Heavy footsteps caused the stair floorboards to creek as a large person descended into the living room where Donna lay in the middle of nostalgia. He stopped in the threshold, breathing calmly; his bald head reflecting the daylight that so harshly penetrated the windows. She rolled over and sat up at Tim’s presence, but continued to fixate on David’s gravestone. He scanned the boxes and picked up the nearest one, – a tall red box covered in black tally marks – put it under his arm and set it on the front porch without bothering to close the front door. He continued around the room, only setting the boxes covered with tally marks outside. The gold ring on his left hand caught a section of tape and peeled off the skin of one of the boxes. He sighed, grabbing a nearby roll of tape to repair what his marriage had done.
“Micah should be here to take in a few minutes.” Tim’s voice was very matter-of-fact. Donna heard him, she thought. His voice sounded distant even though he was standing five feet away; it seemed to ripple outwards and away from her consciousness. “I know you know that this will be good for you…to stop hoarding all these things and pictures and counting the days like an old-time prisoner on the wall of his jail cell.”
Donna smiled. It was empty; promised happiness that wasn’t there. “You know, I believe you. I believe everyone when they say ‘Donna, you need to move on. Donna, you need to let go. Donna this and Donna that. Donna, what is wrong with you, Donna. Sounds like a damn oldies song.”

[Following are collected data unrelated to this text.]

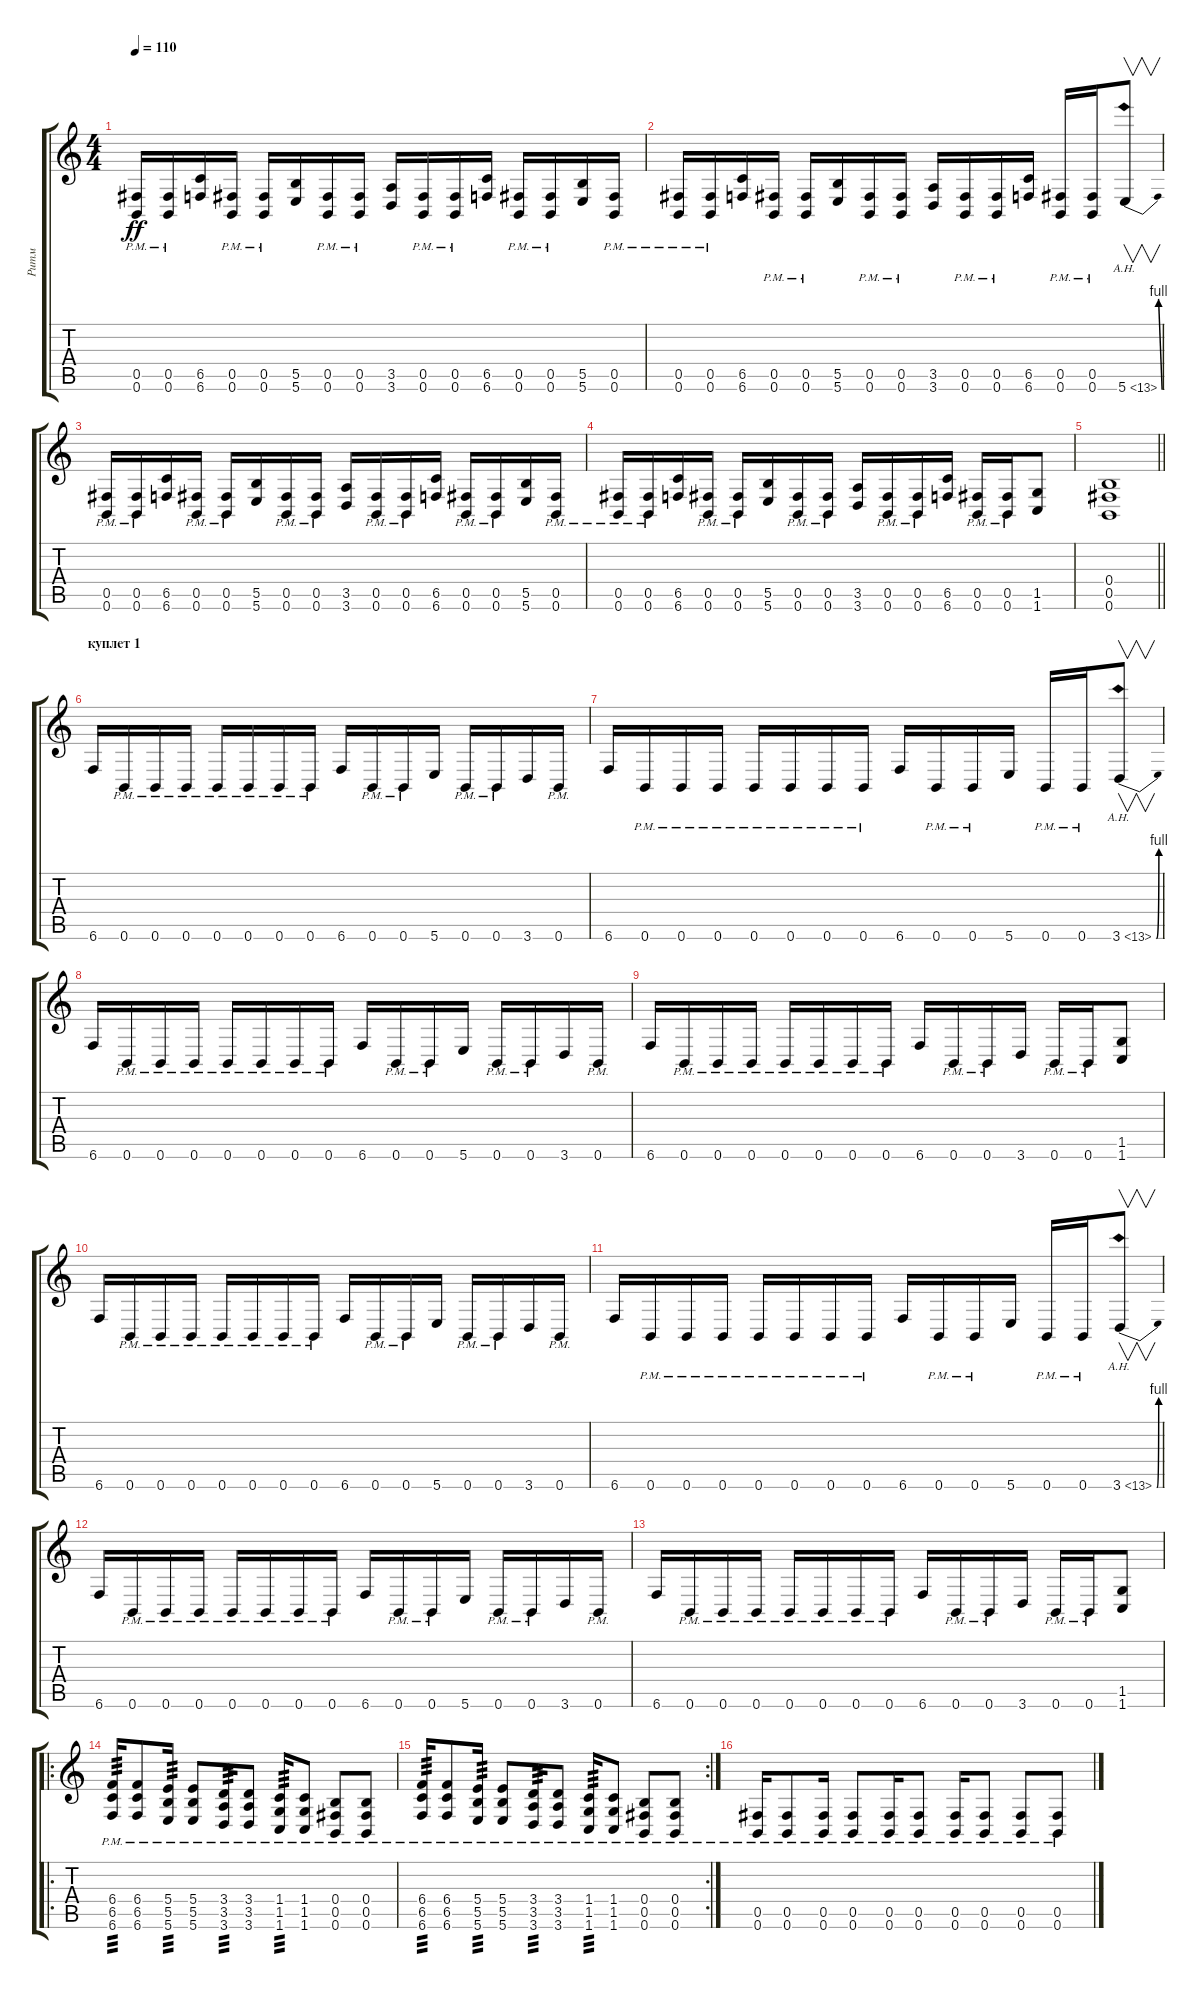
\track ("Ритм" "Ритм") {instrument distortionguitar}
\staff {score tabs}
\tuning (Db4 Ab3 E3 B2 Gb2 B1) {hide}
\ts (4 4)
\tempo 110
\clef g2
\ks c
(0.5{pm} 0.6{pm}).16{dy ff} (0.5{pm} 0.6{pm}).16 (6.5 6.6).16 (0.5{pm} 0.6{pm}).16 (0.5{pm} 0.6{pm}).16 (5.5 5.6).16 (0.5{pm} 0.6{pm}).16 (0.5{pm} 0.6{pm}).16 (3.5 3.6).16 (0.5{pm} 0.6{pm}).16 (0.5{pm} 0.6{pm}).16 (6.5 6.6).16 (0.5{pm} 0.6{pm}).16 (0.5{pm} 0.6{pm}).16 (5.5 5.6).16 (0.5{pm} 0.6{pm}).16 |
(0.5{pm} 0.6{pm}).16 (0.5{pm} 0.6{pm}).16 (6.5 6.6).16 (0.5{pm} 0.6{pm}).16 (0.5{pm} 0.6{pm}).16 (5.5 5.6).16 (0.5{pm} 0.6{pm}).16 (0.5{pm} 0.6{pm}).16 (3.5 3.6).16 (0.5{pm} 0.6{pm}).16 (0.5{pm} 0.6{pm}).16 (6.5 6.6).16 (0.5{pm} 0.6{pm}).16 (0.5{pm} 0.6{pm}).16 5.6{be (bend 0 0 60 4) ah 8}.8{v} |
(0.5{pm} 0.6{pm}).16 (0.5{pm} 0.6{pm}).16 (6.5 6.6).16 (0.5{pm} 0.6{pm}).16 (0.5{pm} 0.6{pm}).16 (5.5 5.6).16 (0.5{pm} 0.6{pm}).16 (0.5{pm} 0.6{pm}).16 (3.5 3.6).16 (0.5{pm} 0.6{pm}).16 (0.5{pm} 0.6{pm}).16 (6.5 6.6).16 (0.5{pm} 0.6{pm}).16 (0.5{pm} 0.6{pm}).16 (5.5 5.6).16 (0.5{pm} 0.6{pm}).16 |
(0.5{pm} 0.6{pm}).16 (0.5{pm} 0.6{pm}).16 (6.5 6.6).16 (0.5{pm} 0.6{pm}).16 (0.5{pm} 0.6{pm}).16 (5.5 5.6).16 (0.5{pm} 0.6{pm}).16 (0.5{pm} 0.6{pm}).16 (3.5 3.6).16 (0.5{pm} 0.6{pm}).16 (0.5{pm} 0.6{pm}).16 (6.5 6.6).16 (0.5{pm} 0.6{pm}).16 (0.5{pm} 0.6{pm}).16 (1.5 1.6).8 |
\barLineRight lightlight
(0.4 0.5 0.6).1 |
\section ("" "куплет 1")
6.6.16 0.6{pm}.16 0.6{pm}.16 0.6{pm}.16 0.6{pm}.16 0.6{pm}.16 0.6{pm}.16 0.6{pm}.16 6.6.16 0.6{pm}.16 0.6{pm}.16 5.6.16 0.6{pm}.16 0.6{pm}.16 3.6.16 0.6{pm}.16 |
6.6.16 0.6{pm}.16 0.6{pm}.16 0.6{pm}.16 0.6{pm}.16 0.6{pm}.16 0.6{pm}.16 0.6{pm}.16 6.6.16 0.6{pm}.16 0.6{pm}.16 5.6.16 0.6{pm}.16 0.6{pm}.16 3.6{be (bend 0 0 60 4) ah 10}.8{v} |
6.6.16 0.6{pm}.16 0.6{pm}.16 0.6{pm}.16 0.6{pm}.16 0.6{pm}.16 0.6{pm}.16 0.6{pm}.16 6.6.16 0.6{pm}.16 0.6{pm}.16 5.6.16 0.6{pm}.16 0.6{pm}.16 3.6.16 0.6{pm}.16 |
6.6.16 0.6{pm}.16 0.6{pm}.16 0.6{pm}.16 0.6{pm}.16 0.6{pm}.16 0.6{pm}.16 0.6{pm}.16 6.6.16 0.6{pm}.16 0.6{pm}.16 3.6.16 0.6{pm}.16 0.6{pm}.16 (1.5 1.6).8 |
6.6.16 0.6{pm}.16 0.6{pm}.16 0.6{pm}.16 0.6{pm}.16 0.6{pm}.16 0.6{pm}.16 0.6{pm}.16 6.6.16 0.6{pm}.16 0.6{pm}.16 5.6.16 0.6{pm}.16 0.6{pm}.16 3.6.16 0.6{pm}.16 |
6.6.16 0.6{pm}.16 0.6{pm}.16 0.6{pm}.16 0.6{pm}.16 0.6{pm}.16 0.6{pm}.16 0.6{pm}.16 6.6.16 0.6{pm}.16 0.6{pm}.16 5.6.16 0.6{pm}.16 0.6{pm}.16 3.6{be (bend 0 0 60 4) ah 10}.8{v} |
6.6.16 0.6{pm}.16 0.6{pm}.16 0.6{pm}.16 0.6{pm}.16 0.6{pm}.16 0.6{pm}.16 0.6{pm}.16 6.6.16 0.6{pm}.16 0.6{pm}.16 5.6.16 0.6{pm}.16 0.6{pm}.16 3.6.16 0.6{pm}.16 |
6.6.16 0.6{pm}.16 0.6{pm}.16 0.6{pm}.16 0.6{pm}.16 0.6{pm}.16 0.6{pm}.16 0.6{pm}.16 6.6.16 0.6{pm}.16 0.6{pm}.16 3.6.16 0.6{pm}.16 0.6{pm}.16 (1.5 1.6).8 |
\ro
(6.4 6.5 6.6{pm}).16{tp 3} (6.4 6.5 6.6{pm}).8 (5.4 5.5 5.6{pm}).16{tp 3} (5.4 5.5 5.6{pm}).8 (3.4 3.5 3.6{pm}).16{tp 3} (3.4 3.5 3.6{pm}).8 (1.4 1.5 1.6{pm}).16{tp 3} (1.4 1.5 1.6{pm}).8 (0.4{pm} 0.5{pm} 0.6{pm}).8 (0.4{pm} 0.5{pm} 0.6{pm}).8 |
\rc 2
(6.4 6.5 6.6{pm}).16{tp 3} (6.4 6.5 6.6{pm}).8 (5.4 5.5 5.6{pm}).16{tp 3} (5.4 5.5 5.6{pm}).8 (3.4 3.5 3.6{pm}).16{tp 3} (3.4 3.5 3.6{pm}).8 (1.4{pm} 1.5{pm} 1.6{pm}).16{tp 3} (1.4{pm} 1.5{pm} 1.6{pm}).8 (0.4{pm} 0.5{pm} 0.6{pm}).8 (0.4{pm} 0.5{pm} 0.6{pm}).8 |
(0.5{pm} 0.6{pm}).16 (0.5{pm} 0.6{pm}).8 (0.5{pm} 0.6{pm}).16 (0.5{pm} 0.6{pm}).8 (0.5{pm} 0.6{pm}).16 (0.5{pm} 0.6{pm}).8 (0.5{pm} 0.6{pm}).16 (0.5{pm} 0.6{pm}).8 (0.5{pm} 0.6{pm}).8 (0.5{pm} 0.6{pm}).8
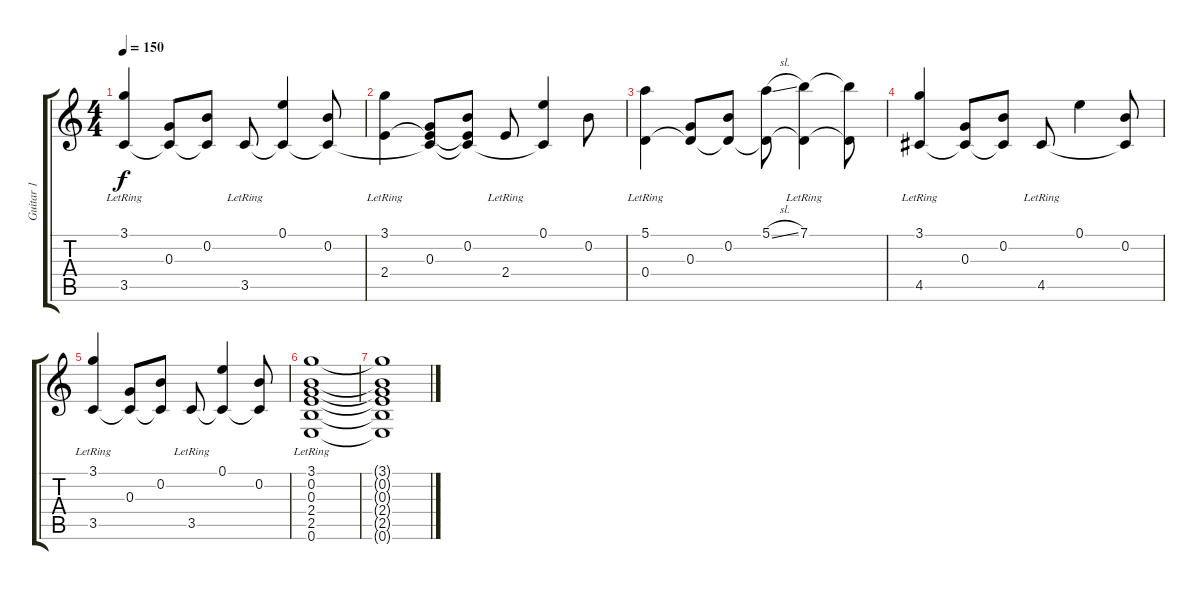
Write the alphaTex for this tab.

\track ("Guitar 1" "Guitar 1") {instrument acousticguitarsteel}
\staff {score tabs}
\tuning (E4 B3 G3 D3 A2 E2) {hide}
\ts (4 4)
\tempo 150
\clef g2
\ks c
(3.1 3.5{lr}).4{dy f} (0.3 3.5{t}).8 (0.2 3.5{t}).8 3.5{lr}.8 (0.1 3.5{t}).4 (0.2 3.5{t}).8 |
(3.1 2.4{lr}).4 (0.3 2.4{t} 3.5{t}).8 (0.2 2.4{t} 3.5{t}).8 2.4{lr}.8 (0.1 3.5{t}).4 0.2.8 |
(5.1 0.4{lr}).4 (0.3 0.4{t}).8 (0.2 0.4{t}).8 (5.1{sl} 0.4{t}).8 (7.1{lr} 0.4{t}).4 (7.1{t} 0.4{t}).8 |
(3.1 4.5{lr}).4 (0.3 4.5{t}).8 (0.2 4.5{t}).8 4.5{lr}.8 0.1.4 (0.2 4.5{t}).8 |
(3.1 3.5{lr}).4 (0.3 3.5{t}).8 (0.2 3.5{t}).8 3.5{lr}.8 (0.1 3.5{t}).4 (0.2 3.5{t}).8 |
(3.1 0.2 0.3 2.4{lr} 2.5{lr} 0.6).1 |
(3.1{t} 0.2{t} 0.3{t} 2.4{t} 2.5{t} 0.6{t}).1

“Even the oldies songs dump their baggage”. He paced in and out of the doorway, then toward Donna and then back again. His hands clenched and unclenched and then attempted to drum a beat on the outside of his thighs. She watched, patiently – the tale-tale signs of a man working up the courage to step past the point of no return with his wife. “Did you ever love me?’ Tim yelled, desperately.
“I don’t want to get over it. Being in this ‘world’ makes me happy. The memories. I can’t forget.”
“Jesus Christ, Donna, just answer the question.”
She had been rehearsing this moment for a long time. “I did, until I realized that you were my second choice. But it was too late by that point.”
Tim pulled his lips in and nodded his head as he let out one over controlled breath from his nose. “I don’t believe that. Tell me the truth.”
But she just sat there, twisting David’s gravestone in her hands and waiting for her own breath to stop, her own existence to cease, just as she had been for the last ten years.
She was in love with a dead man. That was the truth.